Wednesday, January 14, 2004, 12:01:36 AM, you wrote:

DB> On Tuesday 13 January 2004 12:38 pm, Chris Drake wrote:
Hi Alex,

No - you misunderstand - the recipient ISP follows the policy of the
ISP identified in the envelope; this is not me (and it may or may not
even be my own ISP), and they may or (usually) may not list me in
their SPF system (especially not as I run my own outgoing mail server,
but I digress).

DB> You are correct, this part is not fully backward-compatible with SMTP. Are 
you 
DB> not able to put your own domain in the return-path? It generally will not 
DB> affect the user experience, since MUA's display the header 'from' field to 
DB> the user, not the return-path.

It is not "I" who block mail from others - its my ISP - and it is
beyond my control whether or not they do this, which is why I hate SPF
so much!  I cannot afford ever to loose even just 1 email.  Why is
this so hard for everyone to understand?

DB> Your ISP can choose how or whether to implement it. 

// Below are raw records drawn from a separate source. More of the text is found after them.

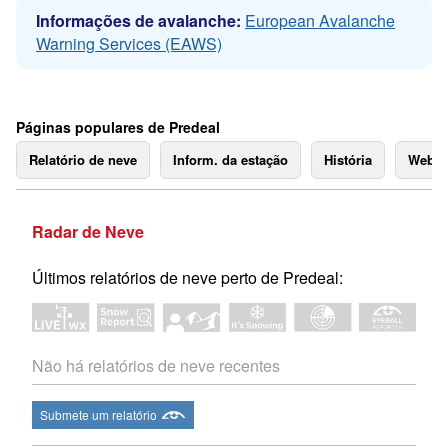
Informações de avalanche:
European Avalanche
Warning Services (EAWS)
Páginas populares de Predeal
Relatório de neve
Inform. da estação
História
Webc
Radar de Neve
Últimos relatórios de neve perto de Predeal:
Não há relatórios de neve recentes
Submete um relatório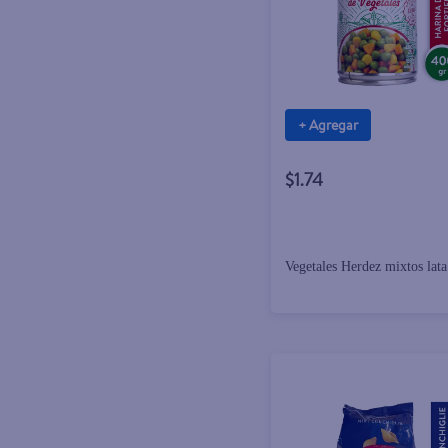
+ Agregar
$1.74
Vegetales Herdez mixtos lata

DB> If they do not implement it at all, your mail will be unaffected. There is 
no 
DB> peer-pressure to adopt SPF at your MTA, though there will most likely be 
peer 
DB> pressure to publish SPF records.

DB> Your ISP can implement it in such a way as to switch it on or off per 
mailbox, 
DB> if that is their wish. 

DB> If they do not implement it in a manner which satisfies you, your problem 
is 
DB> with them, not SPF.

I can NEVER afford for my sent emails to get trashed without my
knowledge.

DB> Neither can I, and I look forward to a world in which such things stop 
DB> happening. SPF is the way to get there.

My remarks are not foolish - your assumption that everyone runs their
own mail server and therefore can easily add SPF records, and can
easily get all recipients to add SPF records for them is the foolish
remark here!

DB> Recipients and mail servers do not publish SPF records. Only domain owners 
do. 

DB> It is not unreasonable to expect domain owners to be able to publish DNS 
DB> records.

DB> If SPF records are not published, it is not the end of the world. Receiving 
DB> MTA's should simply fall back to their current (non-SPF) behaviour.